Tisci’s messaging was clear: Before the show, he screened a short documentary by filmmaker Marc Isaacs highlighting a variety of women talking about power, femininity and their hopes for the future.
A few minutes later, Tisci’s new pal, the British musician Blane Muise, known as Shygirl, opened the presentation in a blaze of light as she recited an ode to nature, creation and eternity. In the liner notes, Tisci paid homage to his mother as an “incredible force of nature” who raised him and his eight sisters alone “with unfaltering purpose and pride.”
It’s no surprise that Tisci wanted this show to be “a big celebration of women” in all their sensuality and power. He said the Burberry vibe had traditionally been a masculine one embodied by the trench, the check, the tailored coat and cashmere scarf.
Fall 2021 was also a turning point for Tisci: It was his first stand-alone women’s show, and there wasn’t a stitch of streetwear, a puffer or a sneaker in sight.
Instead, there was lots of gold, shine and chunky faux fur, including coats with exaggerated flaps at the front or floppy fox tails at the hem. Wispy strips of fabric, inspired by flags and bunting, floated from waists, hems, collars and sleeves, while jackets with little wing panels at the back looked as if they were about to take flight.
The silhouettes were languid and cool — a slouchy gold trench here, a floppy-sleeved dress there, and dramatic capes with handkerchief hems.
Tisci described it as “childlike, very playful and very free,” as well as easy to wear and to layer. Aviator-style caps came with long flaps at the side, while snugly fitting gold ones resembled medieval chain mail. Tall, stretchy leather boots were glam.
In contrast to the punk, street-y toughness and androgyny of past seasons, this collection was gentle, with Tisci going for “nice, easy dresses for women to move in.” Indeed, they channeled the sort of freedom embodied by Twenties British fashion, when women tossed their corsets aside, slipped on looser styles, and cozied up to layers of fur.
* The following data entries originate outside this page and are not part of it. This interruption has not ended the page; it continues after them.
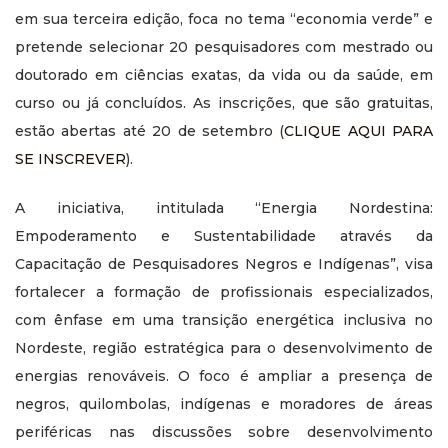
em sua terceira edição, foca no tema “economia verde” e
pretende selecionar 20 pesquisadores com mestrado ou
doutorado em ciências exatas, da vida ou da saúde, em
curso ou já concluídos. As inscrições, que são gratuitas,
estão abertas até 20 de setembro (
CLIQUE AQUI PARA
SE INSCREVER
).
A iniciativa, intitulada “Energia Nordestina:
Empoderamento e Sustentabilidade através da
Capacitação de Pesquisadores Negros e Indígenas”, visa
fortalecer a formação de profissionais especializados,
com ênfase em uma transição energética inclusiva no
Nordeste, região estratégica para o desenvolvimento de
energias renováveis. O foco é ampliar a presença de
negros, quilombolas, indígenas e moradores de áreas
periféricas nas discussões sobre desenvolvimento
Although the jury is still deliberating whether off-calendar, off-season fashion shows will have a future after lockdown lifts, the extra months have served Tisci well, and the designer said he loved having more time to spend with his team.
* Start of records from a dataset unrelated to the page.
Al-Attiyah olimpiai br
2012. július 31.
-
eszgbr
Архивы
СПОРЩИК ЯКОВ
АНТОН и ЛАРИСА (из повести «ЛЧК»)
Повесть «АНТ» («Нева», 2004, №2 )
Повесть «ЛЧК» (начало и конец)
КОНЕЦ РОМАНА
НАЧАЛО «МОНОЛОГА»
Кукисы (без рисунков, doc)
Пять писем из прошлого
“The world needed to stop, and we took the opportunity to redefine the identity of Burberry. I think lockdown pushed everybody” to explore new horizons, said Tisci, recalling the words of his late friend Azzedine Alaïa, who would often tell him not to run so fast, and to show when he was ready.
“I’m not the only one who feels this way,” Tisci said.
He believes there’s no turning back: There’s a playful — and powerful — woman taking charge of Burberry’s runway now, and she doesn’t need to dress like the boys.